The Grammarist has an opinion on this issue, writing that the difference between the two is as follows:
The verb shine has two main definitions: (1) to emit light (intransitive), and (2) to cause to gleam by polishing (transitive). As an intransitive verb (definition 1), shine makes shone in its past-tense, perfect-tense, and past-participle forms. As a transitive verb (definition 2), it makes shined.
He says that the following are incorrect uses:
- But the one that shined the brightest was simply topped with a perfect beurre blanc and a touch of caviar. [The Atlantic]
- What’s more, one of the numbers reflected light differently when Smith’s headlights shined on it. [Winnipeg Free Press]
The following are correct uses:
A 13-year-old boy needed hospital treatment after a laser pen was shone in his eyes in Eastwood. [BBC News]
A return trip to the store shone the light on what I needed: Leeks. [Denver Post]

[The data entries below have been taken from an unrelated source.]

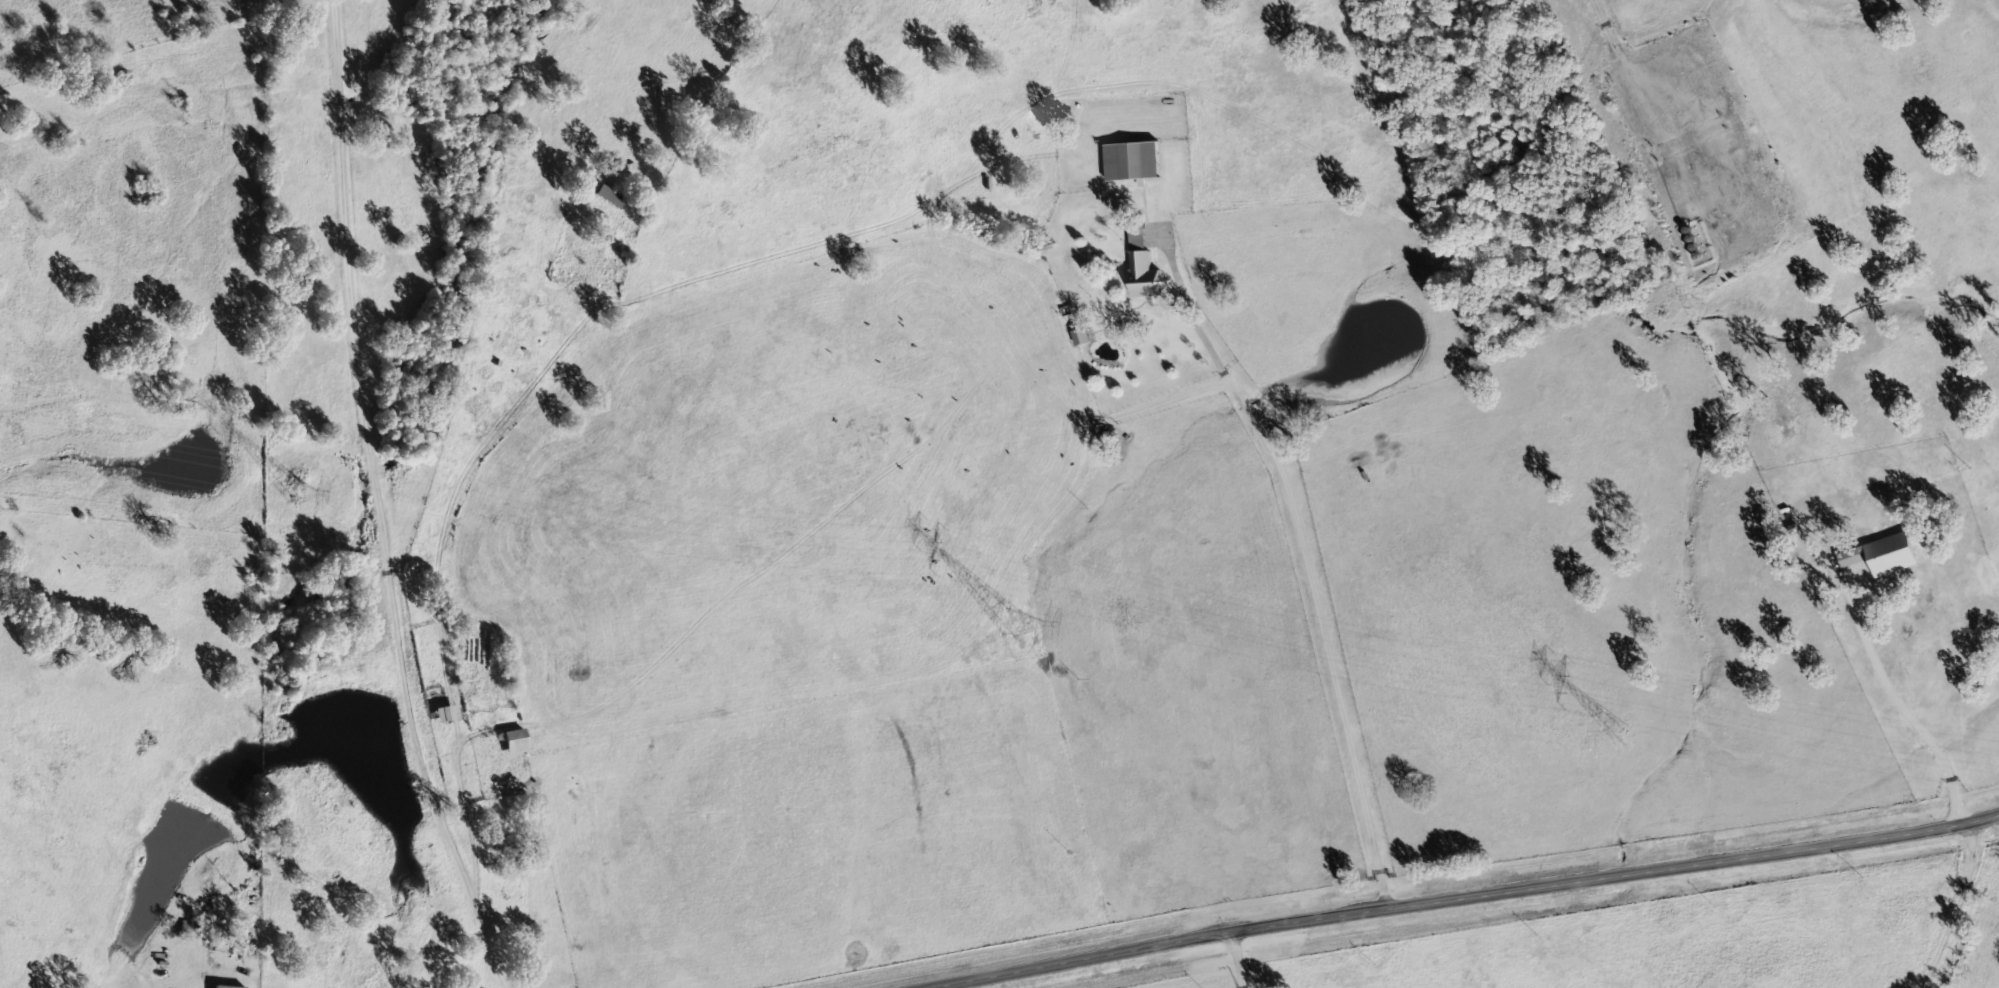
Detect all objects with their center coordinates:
building: (1132, 162)
building: (609, 198)
building: (1142, 265)
building: (1082, 338)
power tower: (296, 490)
road: (1305, 554)
power tower: (1033, 625)
building: (445, 715)
power tower: (1624, 735)
building: (514, 744)
road: (1461, 897)
building: (229, 987)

Shearer doesn’t look like he belongs ensconced in dark-green leather and spit-shined oak . . . [Washington Post]
- They shined the marble. [National Post]

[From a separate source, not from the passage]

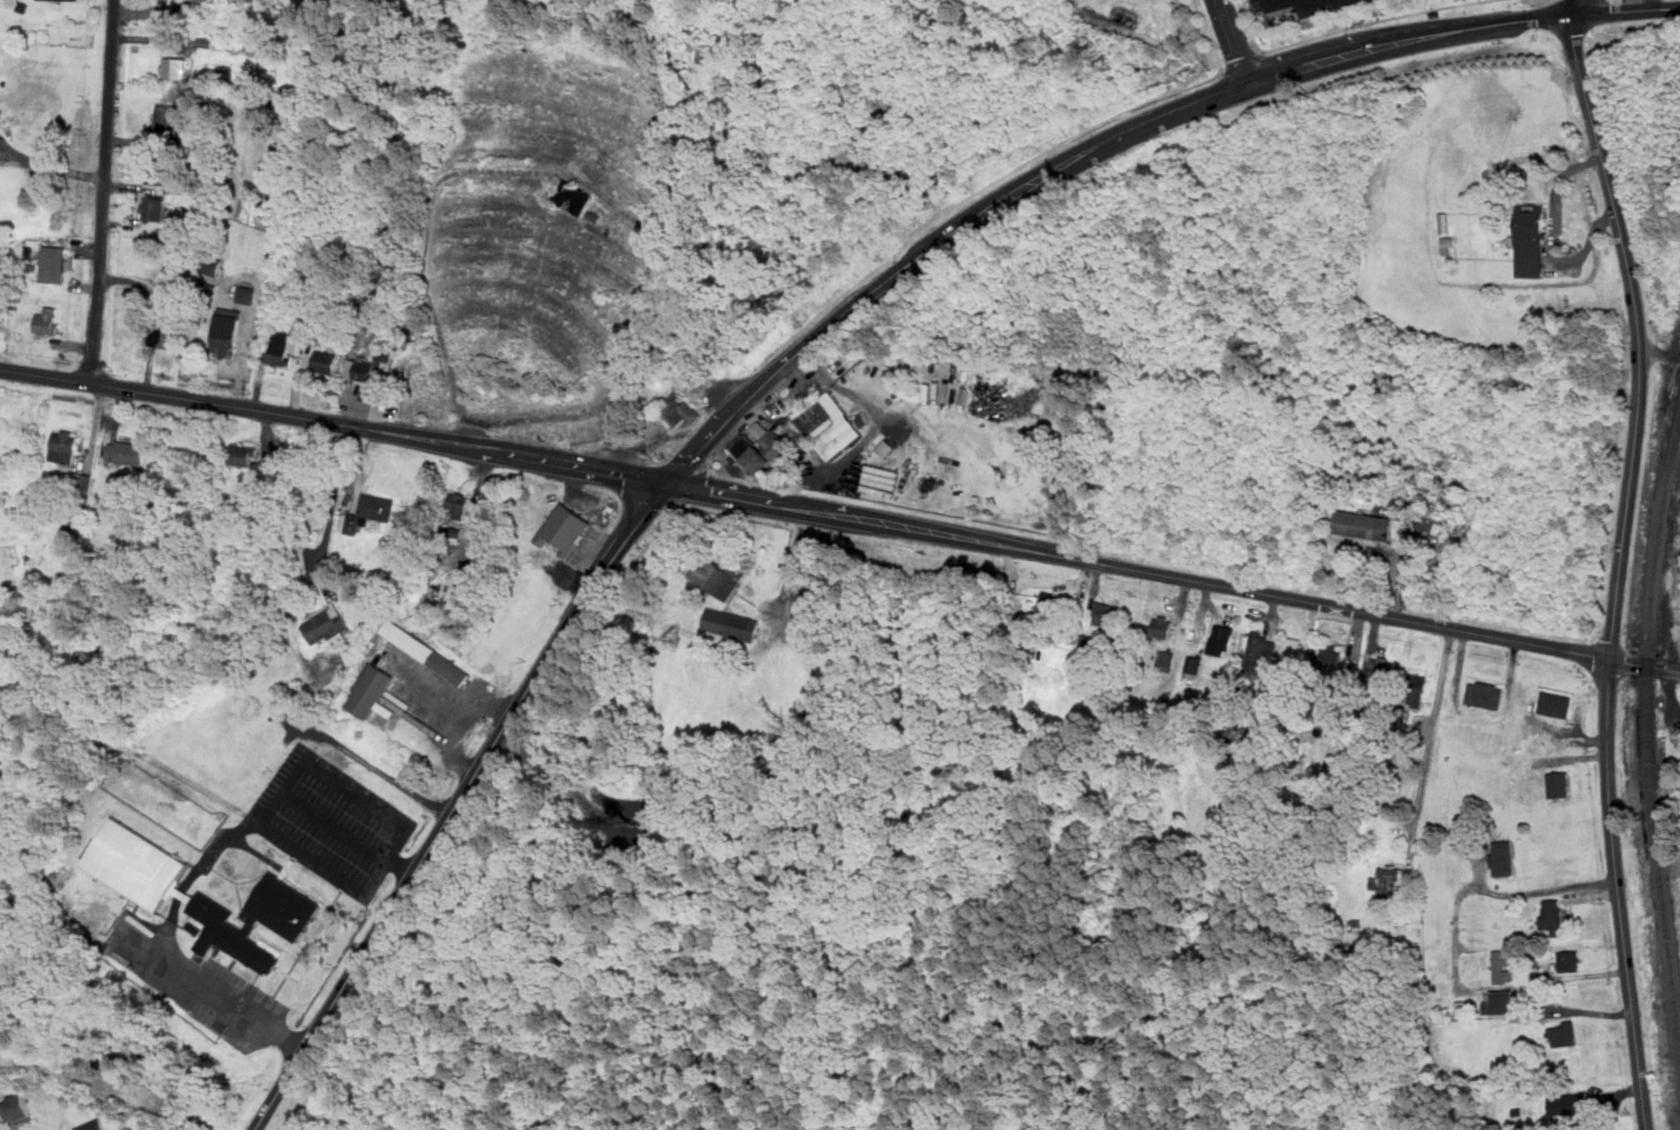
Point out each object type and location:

So if the verb is intransitive, you should use shone. If it is transitive, you should use shined. In your examples:
The light shined all throughout the night.
Here, shine is intransitive, since you're not talking about shining the light on something. So it may actually be better to say "the light shone all throughout the night".
In your second example, "He shined the light on the ball throughout the night" this is actually correct because the verb is transitive.
Prescriptivists like the Grammarist would say that no, you can't use shone transitively. However, in the argument that people could still understand a transitive shone, you could use it. It is up to you which side you'd want to take on this.